Thank you. I will fix these problems.

> > OK with that change.
>
>  I think the conditional would be better readable if it was flattened
> though:
>
>       if (INTVAL (length) <= MIPS_MAX_MOVE_BYTES_STRAIGHT)
>         ...
>       else if (INTVAL (length) >= 64)
>         ...
>       else if (optimize)
>         ...
>

This sounds good.

> or even:
>
>       if (INTVAL (length) <= MIPS_MAX_MOVE_BYTES_STRAIGHT)
>         ...
>       else if (INTVAL (length) < 64 && optimize)
>         ...
>

I don't think this is a good option, since somebody may add some code,
and may break our logic.

> One just wouldn't write it as proposed if creating the whole piece from
> scratch rather than retrofitting this extra conditional.
>
>  Ultimately it may have to be tunable as LWL/LWR, etc. may be subject to
> fusion and may be faster after all.
>

oohhh, you are right.
And in fact this patch has some problems:
If the data is aligned, the value is about 1024, instead of 64-128.

>   Maciej
  
Maciej W. Rozycki May 30, 2023, 11:44 a.m.
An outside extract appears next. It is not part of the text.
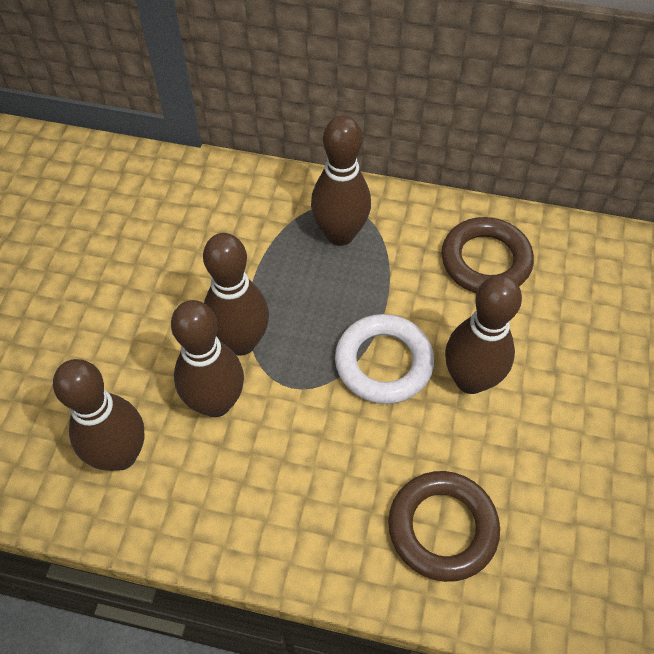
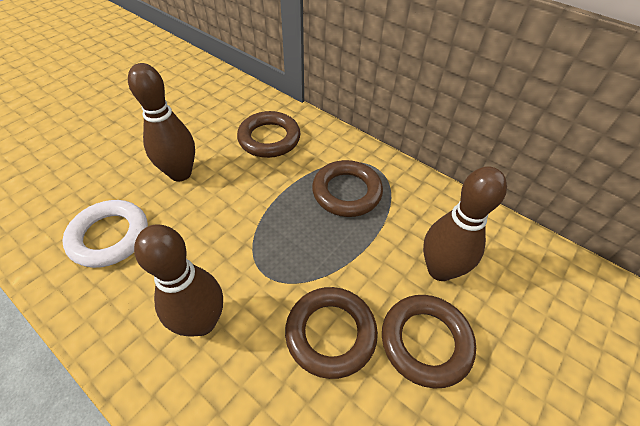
brown bowling pin: [53,359,145,471] [171,300,244,417] [203,233,269,356] [311,115,371,246] [445,275,522,394] = 5 -> [128,63,195,182] [134,224,223,337] [423,166,507,281] = 3
brown ring: [388,471,500,582] [442,217,534,293] = 2 -> [237,111,301,158] [285,287,378,379] [312,160,383,217] [382,295,476,388] = 4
UTC | #4
On Wed, 24 May 2023, YunQiang Su wrote:

> > or even:
> >
> >       if (INTVAL (length) <= MIPS_MAX_MOVE_BYTES_STRAIGHT)
> >         ...
> >       else if (INTVAL (length) < 64 && optimize)
> >         ...
> >
> 
> I don't think this is a good option, since somebody may add some code,
> and may break our logic.

 There's no need to plan ahead for changes, which may never happen.  As it 
stands reading through such flattened code here requires one step less to 
analyse as there's one nested level and one exit point less here.  If more 
cases have to be added in the future, then whoever needs them will make 
any necessary adjustments to the structure (assuming minimal understanding 
how code works, which I think is a reasonable requirement for working on a 
compiler).

  Maciej
  

Patch

diff --git a/gcc/config/mips/mips.cc b/gcc/config/mips/mips.cc
index ca491b981a3..00f26d5e923 100644
--- a/gcc/config/mips/mips.cc
+++ b/gcc/config/mips/mips.cc
@@ -8313,6 +8313,12 @@  mips_expand_block_move (rtx dest, rtx src, rtx length)
 	}
       else if (optimize)
 	{
+	  /* When the length is big enough, the lib call has better performace
+	     than load/store insns.
+	     In most platform, the value is about 64-128.
+	     And in fact lib call may be optimized with SIMD */
+	  if (INTVAL(length) >= 64)
+	    return false;
 	  mips_block_move_loop (dest, src, INTVAL (length),
 				MIPS_MAX_MOVE_BYTES_PER_LOOP_ITER);
 	  return true;
diff --git a/gcc/testsuite/gcc.target/mips/expand-block-move-large.c b/gcc/testsuite/gcc.target/mips/expand-block-move-large.c
new file mode 100644
index 00000000000..ae054551a2a
--- /dev/null
+++ b/gcc/testsuite/gcc.target/mips/expand-block-move-large.c
@@ -0,0 +1,17 @@ 
+/* { dg-options "isa_rev<=5" } */
+/* { dg-final { scan-assembler-not "lwl" } } */
+/* { dg-final { scan-assembler-not "swl" } } */
+/* { dg-final { scan-assembler-not "lwr" } } */
+/* { dg-final { scan-assembler-not "swr" } } */
+/* { dg-final { scan-assembler-not "ldl" } } */
+/* { dg-final { scan-assembler-not "sdl" } } */
+/* { dg-final { scan-assembler-not "ldr" } } */
+/* { dg-final { scan-assembler-not "sdr" } } */
+
+char a[4097], b[4097];
+
+NOCOMPRESSION void
+foo (volatile int *x)
+{
+  __builtin_memcpy(&a[1], &b[1], 64);
+}